食谱取自 :名食谱 @第100期
网油春卷
材料 :
1.2公斤 猪肉碎
60g 葱头仔 ( 剁碎 )
50g 蒜头 ( 剁碎 )
200g 沙葛 ( 剁碎 )
200g 红萝卜 ( 剁碎 )
4片 原味苏打饼 ( 压碎 )
1公斤 猪网油 ( 浸泡,洗净后沥干 )
调味料 :
2大匙 麻油
4大匙 蚝油
1 1/2大匙 酱油 / 生抽
1粒 蛋
1/2小匙 胡椒粉
1/2小匙 五香粉
面糊 ( 拌匀) :
200g 粘米粉
260ml 清水
少许胡椒粉
做法 :
1. 把猪肉碎和其余材料及调味料搅拌均匀,并打起胶质,分出120g等份。
2. 猪网油铺平,加入一份猪肉馅料,卷起;包好。同样步骤完成其余材料 。
3. 把网卷放入预热蒸笼,以大火蒸20分钟至熟,盛起,待冷却。
4. 锅里烧热炸油,把网卷沾上面糊,轻轻加入热油里大火炸至金黄酥脆,盛起,沥油,即可切片上桌。
Recipe source : Famous Cuisine @ No. 100
Pork Spring Roll
Ingredients :
1.2kg minced pork
60g red shallots ( chopped )
50g garlic cloves ( chopped )
200g sweet turnips ( chopped )
200g carrot ( chopped )
4pieces original cream crackers ( crushed )
1kg caul lining ( soaked , rinse and drain )
Seasoning :
2tbsp sesame oil
4tbsp oyster sauce
1 1/2tbsp light soy sauce
1 egg
1/2tsp pepper
1/2tsp five spice powder
Batter ( mix well ) :
200g rice flour
260ml water
pepper to taste
Method :
1. Combine minced pork with the rest of ingredients and seasoning , mix until sticky. Evenly divide into 120g each portion .

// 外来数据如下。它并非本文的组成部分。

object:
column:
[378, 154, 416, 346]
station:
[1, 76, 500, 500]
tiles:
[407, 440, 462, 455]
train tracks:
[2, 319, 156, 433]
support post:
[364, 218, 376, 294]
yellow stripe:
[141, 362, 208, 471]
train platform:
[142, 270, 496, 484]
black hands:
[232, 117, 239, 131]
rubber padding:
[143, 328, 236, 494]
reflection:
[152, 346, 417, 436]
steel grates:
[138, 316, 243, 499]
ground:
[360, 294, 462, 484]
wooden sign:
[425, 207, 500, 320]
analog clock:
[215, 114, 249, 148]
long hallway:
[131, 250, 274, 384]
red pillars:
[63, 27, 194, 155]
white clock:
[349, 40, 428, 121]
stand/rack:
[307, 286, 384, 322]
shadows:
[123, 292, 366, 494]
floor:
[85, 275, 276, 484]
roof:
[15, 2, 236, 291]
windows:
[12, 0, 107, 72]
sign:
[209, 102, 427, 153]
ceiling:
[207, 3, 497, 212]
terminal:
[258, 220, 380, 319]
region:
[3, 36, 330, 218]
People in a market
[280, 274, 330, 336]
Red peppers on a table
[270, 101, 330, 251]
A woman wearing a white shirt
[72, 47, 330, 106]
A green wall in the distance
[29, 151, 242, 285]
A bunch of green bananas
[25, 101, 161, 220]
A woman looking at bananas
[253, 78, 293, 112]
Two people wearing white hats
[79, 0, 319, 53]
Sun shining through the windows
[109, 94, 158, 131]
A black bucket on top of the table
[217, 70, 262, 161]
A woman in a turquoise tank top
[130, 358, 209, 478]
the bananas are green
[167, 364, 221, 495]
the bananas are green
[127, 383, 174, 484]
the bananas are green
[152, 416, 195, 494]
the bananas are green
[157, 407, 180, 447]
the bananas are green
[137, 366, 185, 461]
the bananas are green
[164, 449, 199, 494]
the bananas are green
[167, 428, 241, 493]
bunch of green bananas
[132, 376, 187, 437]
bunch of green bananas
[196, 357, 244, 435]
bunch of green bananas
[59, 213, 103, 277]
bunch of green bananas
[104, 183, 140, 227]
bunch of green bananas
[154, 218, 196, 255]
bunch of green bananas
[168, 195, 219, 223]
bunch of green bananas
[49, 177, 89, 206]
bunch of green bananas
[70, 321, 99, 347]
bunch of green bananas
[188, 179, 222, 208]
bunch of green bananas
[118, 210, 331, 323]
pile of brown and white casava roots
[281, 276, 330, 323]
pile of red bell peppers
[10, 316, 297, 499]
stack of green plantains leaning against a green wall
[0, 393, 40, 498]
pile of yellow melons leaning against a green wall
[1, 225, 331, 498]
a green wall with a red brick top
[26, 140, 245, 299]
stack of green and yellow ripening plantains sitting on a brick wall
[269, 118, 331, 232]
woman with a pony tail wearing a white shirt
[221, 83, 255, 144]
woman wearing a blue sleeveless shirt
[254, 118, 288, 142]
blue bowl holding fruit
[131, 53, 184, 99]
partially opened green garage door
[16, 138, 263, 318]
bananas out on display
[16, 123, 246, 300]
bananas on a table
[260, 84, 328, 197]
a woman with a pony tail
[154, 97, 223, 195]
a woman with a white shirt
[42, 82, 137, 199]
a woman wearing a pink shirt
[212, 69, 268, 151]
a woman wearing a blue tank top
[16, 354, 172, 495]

2. Lay caul lining on working table , add a portion of pork filling , roll up and wrap well . Repeat to finish the remaining ingredients .
3. Place pork rolls onto steaming plate , steam in a preheated steamer over high heat for 20 minutes until cooked , dish out . Leave to cool .
4. Dip pork rolls with some batter . Deep-fry in hot oil over high heat until golden brown and cripsy ,dish out .Drain well , slice and serve .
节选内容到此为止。